エリーさんノー仕度
数十分かけ、ようやく家に着いた。
レジ袋のおにぎりも、もう腐りそうなぐらいに、温まっていた。
ダニエルに、買ってきたおにぎりとフォミマチキンをわたす。
「ちぇっ、味噌かー。塩が良かったなー。」
ダニエルが、文句を言ったが、気にせずに食べる。2人とも喋らず、テレビの音だけが部屋に響く。
CMは全て、火星移住についてだった。
ダニエルはもう、チキンを食べていた。おにぎりはゆっくり食べた方が美味い。エリーは毎日そんな事を思う。
昼飯は、スペースシャトルで、食べるので、心配はしなくていい。心配しないといけないのは、支度だ。
ダニエルに関しては、もう終わっている様なので、良いが、エリーはまだ終わっていないのだ。
残り数時間というのにも関わらず。
「おいエリー!早く準備しろよ?もうすぐ出るんだからな。」
準備に戸惑い、何を持って行こうか迷う。火星行きスペースシャトルには、荷物は10kgまでという、制限がある。その中に収めなければならない。

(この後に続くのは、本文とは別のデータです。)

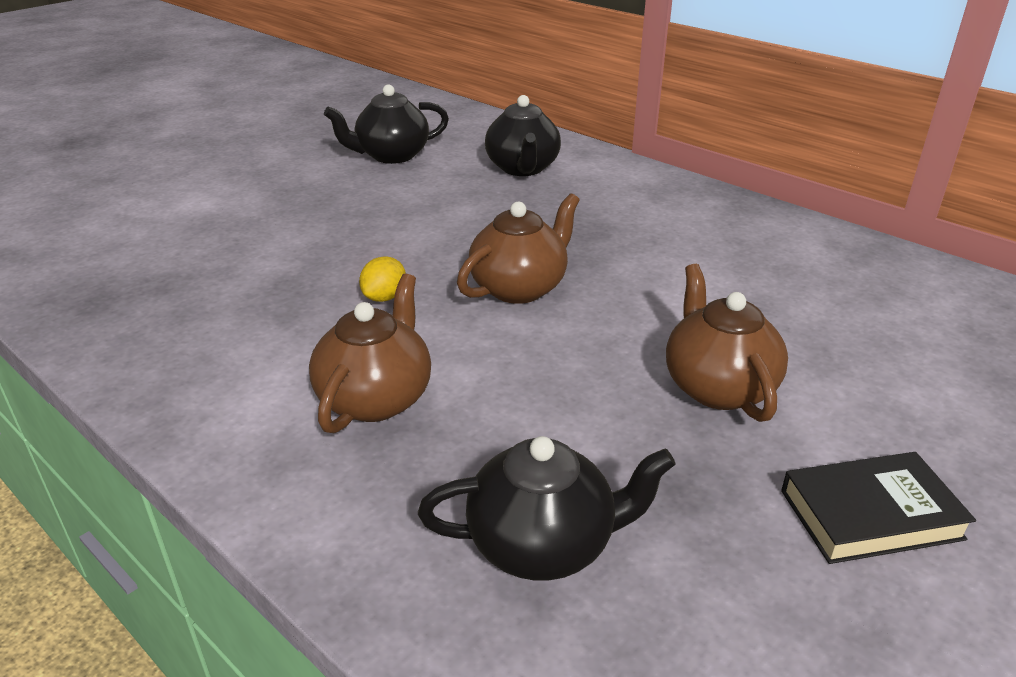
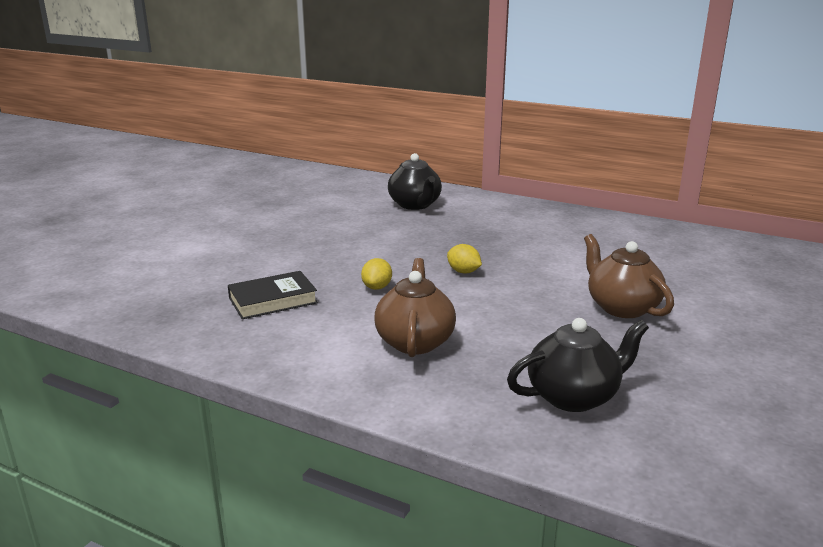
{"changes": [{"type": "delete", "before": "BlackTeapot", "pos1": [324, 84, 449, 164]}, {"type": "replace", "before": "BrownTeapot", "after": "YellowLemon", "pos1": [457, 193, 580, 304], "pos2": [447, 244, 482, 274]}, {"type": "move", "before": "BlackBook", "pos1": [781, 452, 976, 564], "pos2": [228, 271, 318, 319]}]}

洋服などの準備は終わったのだが、私物を残り1kgどうしようか迷っているのだ。
GAME機にしようか、本にするか。
30分ほど考え、本に決めた。お気に入りの漫画、「旧世紀 クリアゲリオン」を持っていく。
バッグの重さは、ギリギリだった。
「んじゃ、行くか!」
ダニエルと一緒に、車に乗り込む。後2時間、車での旅になりそうだ。